What Lisa Olson seems to miss is that she and many of the others who cover this team are indeed card-carrying clowns in the circus. Especially when they feel the need to be preachy and patronizing to both the ballplayers they write about and some of their readers. Rather than drop it after her annoying column Friday, she returned with something even more annoying the next day -- an open letter to Lo Duca showing him the error of his ways while supposedly admitting to some of the mistakes on the part of the media. Lisa Olson asks the question: Is it fair to say we both have erred?, but then never really admits to anything being the media's fault. She does get a little patronizing shot in at those of us who don't understand how the media do their jobs, including dabbling amateur bloggers like yours truly:
Readers, listeners and fans generally don't give a fig about how we go about our jobs (though many of them dabble in amateur blogging). But based on your emotional interview yesterday, clearly you care about your reputation, just as we care about ours.
Actually, I understand very clearly how the media does their jobs. I'm aware that it wasn't an option for any of the writers who witnessed Lo Duca's blowup to ignore it. Others would write about it, and your editor would rightfully demand to know why you didn't. Still, the writer always has the option on how to slant the story, and Botte slanted it quite negatively. Still, that was less annoying then Olson's patronizing advice to Lo Duca and the little slap at bloggers. I chuckled when I saw those words, actually -- something like that only stings when you respect the person who writes them enough to take offense.
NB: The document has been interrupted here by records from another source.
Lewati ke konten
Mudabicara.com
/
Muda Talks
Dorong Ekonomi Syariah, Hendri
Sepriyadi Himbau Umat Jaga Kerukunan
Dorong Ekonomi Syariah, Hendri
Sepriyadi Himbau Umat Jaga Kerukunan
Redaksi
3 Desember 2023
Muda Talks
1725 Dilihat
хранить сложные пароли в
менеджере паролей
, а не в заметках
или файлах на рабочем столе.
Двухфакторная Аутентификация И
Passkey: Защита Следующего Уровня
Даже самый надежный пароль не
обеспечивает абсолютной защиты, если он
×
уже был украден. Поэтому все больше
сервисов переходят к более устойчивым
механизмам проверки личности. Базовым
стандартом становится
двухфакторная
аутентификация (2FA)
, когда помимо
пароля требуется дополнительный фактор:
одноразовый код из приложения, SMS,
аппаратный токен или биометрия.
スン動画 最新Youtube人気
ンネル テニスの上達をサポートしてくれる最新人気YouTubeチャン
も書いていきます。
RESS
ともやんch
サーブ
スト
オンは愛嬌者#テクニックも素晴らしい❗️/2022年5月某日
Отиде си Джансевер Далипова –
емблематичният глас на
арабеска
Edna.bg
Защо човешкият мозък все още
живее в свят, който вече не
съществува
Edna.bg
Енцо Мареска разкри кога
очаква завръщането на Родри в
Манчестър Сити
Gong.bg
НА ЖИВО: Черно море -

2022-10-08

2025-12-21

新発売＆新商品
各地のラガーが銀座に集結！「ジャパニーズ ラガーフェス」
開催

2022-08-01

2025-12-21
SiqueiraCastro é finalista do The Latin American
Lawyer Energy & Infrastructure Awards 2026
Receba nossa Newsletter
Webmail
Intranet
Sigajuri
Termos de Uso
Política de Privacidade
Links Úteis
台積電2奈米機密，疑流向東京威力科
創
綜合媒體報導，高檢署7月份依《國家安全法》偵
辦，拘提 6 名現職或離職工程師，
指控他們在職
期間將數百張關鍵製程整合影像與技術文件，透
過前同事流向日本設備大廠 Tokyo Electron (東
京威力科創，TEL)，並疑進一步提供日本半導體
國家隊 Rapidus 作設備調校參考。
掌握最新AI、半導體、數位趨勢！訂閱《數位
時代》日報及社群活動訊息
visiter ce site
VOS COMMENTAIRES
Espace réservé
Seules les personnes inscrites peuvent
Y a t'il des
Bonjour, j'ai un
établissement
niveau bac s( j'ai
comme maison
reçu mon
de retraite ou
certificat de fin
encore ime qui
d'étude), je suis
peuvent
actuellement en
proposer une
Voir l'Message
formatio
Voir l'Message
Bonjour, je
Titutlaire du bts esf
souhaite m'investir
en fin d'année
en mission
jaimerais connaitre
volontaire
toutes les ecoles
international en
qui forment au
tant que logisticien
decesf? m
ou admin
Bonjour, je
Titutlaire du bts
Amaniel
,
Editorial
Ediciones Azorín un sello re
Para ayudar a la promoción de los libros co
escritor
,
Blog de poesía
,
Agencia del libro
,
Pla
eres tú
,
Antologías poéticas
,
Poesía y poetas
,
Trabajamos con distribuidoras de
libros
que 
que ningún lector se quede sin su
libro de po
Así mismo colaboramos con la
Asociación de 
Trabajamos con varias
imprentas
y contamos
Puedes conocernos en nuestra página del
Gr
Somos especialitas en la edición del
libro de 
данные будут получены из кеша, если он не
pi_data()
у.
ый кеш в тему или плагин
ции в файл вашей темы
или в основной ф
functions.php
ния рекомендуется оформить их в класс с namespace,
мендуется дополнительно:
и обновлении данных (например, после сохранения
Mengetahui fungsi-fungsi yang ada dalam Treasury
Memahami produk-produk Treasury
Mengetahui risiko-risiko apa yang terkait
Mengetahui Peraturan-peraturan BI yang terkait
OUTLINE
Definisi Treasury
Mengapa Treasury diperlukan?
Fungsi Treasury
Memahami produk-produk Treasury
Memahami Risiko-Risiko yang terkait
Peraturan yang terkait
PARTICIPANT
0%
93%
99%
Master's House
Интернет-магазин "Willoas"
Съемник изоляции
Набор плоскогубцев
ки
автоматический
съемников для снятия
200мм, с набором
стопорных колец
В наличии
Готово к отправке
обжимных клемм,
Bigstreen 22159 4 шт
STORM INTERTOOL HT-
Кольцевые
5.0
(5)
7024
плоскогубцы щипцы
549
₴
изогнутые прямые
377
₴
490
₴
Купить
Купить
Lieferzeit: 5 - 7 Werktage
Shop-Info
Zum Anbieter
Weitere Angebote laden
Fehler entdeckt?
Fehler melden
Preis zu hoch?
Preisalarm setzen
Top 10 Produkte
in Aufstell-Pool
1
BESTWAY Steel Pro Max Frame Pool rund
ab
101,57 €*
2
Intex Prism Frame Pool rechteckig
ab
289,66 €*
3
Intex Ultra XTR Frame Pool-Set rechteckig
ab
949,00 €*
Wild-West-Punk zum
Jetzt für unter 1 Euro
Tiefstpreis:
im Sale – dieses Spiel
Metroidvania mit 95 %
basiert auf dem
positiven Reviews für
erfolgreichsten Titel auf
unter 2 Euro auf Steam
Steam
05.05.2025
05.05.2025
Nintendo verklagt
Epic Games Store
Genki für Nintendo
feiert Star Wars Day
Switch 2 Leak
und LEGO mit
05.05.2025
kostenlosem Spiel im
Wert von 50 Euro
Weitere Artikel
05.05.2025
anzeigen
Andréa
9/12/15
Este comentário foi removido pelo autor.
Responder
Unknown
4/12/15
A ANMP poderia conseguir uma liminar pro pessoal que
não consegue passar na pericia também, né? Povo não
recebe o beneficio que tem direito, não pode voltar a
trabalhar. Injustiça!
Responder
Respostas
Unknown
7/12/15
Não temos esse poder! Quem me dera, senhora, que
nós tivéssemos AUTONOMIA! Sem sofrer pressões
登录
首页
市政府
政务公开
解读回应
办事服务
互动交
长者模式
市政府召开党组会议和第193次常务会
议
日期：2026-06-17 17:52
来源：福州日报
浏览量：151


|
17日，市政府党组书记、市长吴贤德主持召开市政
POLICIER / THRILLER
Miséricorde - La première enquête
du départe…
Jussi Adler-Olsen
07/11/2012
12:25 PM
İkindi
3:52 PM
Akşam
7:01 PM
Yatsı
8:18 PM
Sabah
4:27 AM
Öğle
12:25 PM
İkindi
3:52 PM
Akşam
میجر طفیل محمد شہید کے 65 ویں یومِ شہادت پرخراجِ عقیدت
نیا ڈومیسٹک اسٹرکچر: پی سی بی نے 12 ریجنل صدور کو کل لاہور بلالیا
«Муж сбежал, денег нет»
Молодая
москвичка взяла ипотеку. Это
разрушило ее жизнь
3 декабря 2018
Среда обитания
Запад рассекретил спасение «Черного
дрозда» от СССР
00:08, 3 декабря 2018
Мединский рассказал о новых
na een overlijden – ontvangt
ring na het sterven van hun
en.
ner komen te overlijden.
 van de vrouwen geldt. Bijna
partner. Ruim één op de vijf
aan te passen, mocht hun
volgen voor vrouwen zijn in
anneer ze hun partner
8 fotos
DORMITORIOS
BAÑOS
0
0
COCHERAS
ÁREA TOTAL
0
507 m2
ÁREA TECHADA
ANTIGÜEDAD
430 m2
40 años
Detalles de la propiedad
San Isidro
As a blogger, I'm aware of what I am and what I'm not. I have respect for the beat writers as I know how hard it is to write on a deadline. There are a handful of columnists I respect, although many of them don't impress me as particularly insightful -- including you, Ms. Olson. I might be an amateur, but when I dabble in this space I take responsibility for what I write. As a matter of fact, I feel strongly that each writer has to answer to his or her personal integrity. I find it somewhat artful when sportswriters tell me that they are not responsible for the scandalous stuff that appears about athletes like Lo Duca in the rest of the paper, but then refer to it often in their own stories or columns. Even an amateur like myself knows when someone is being hypocritical.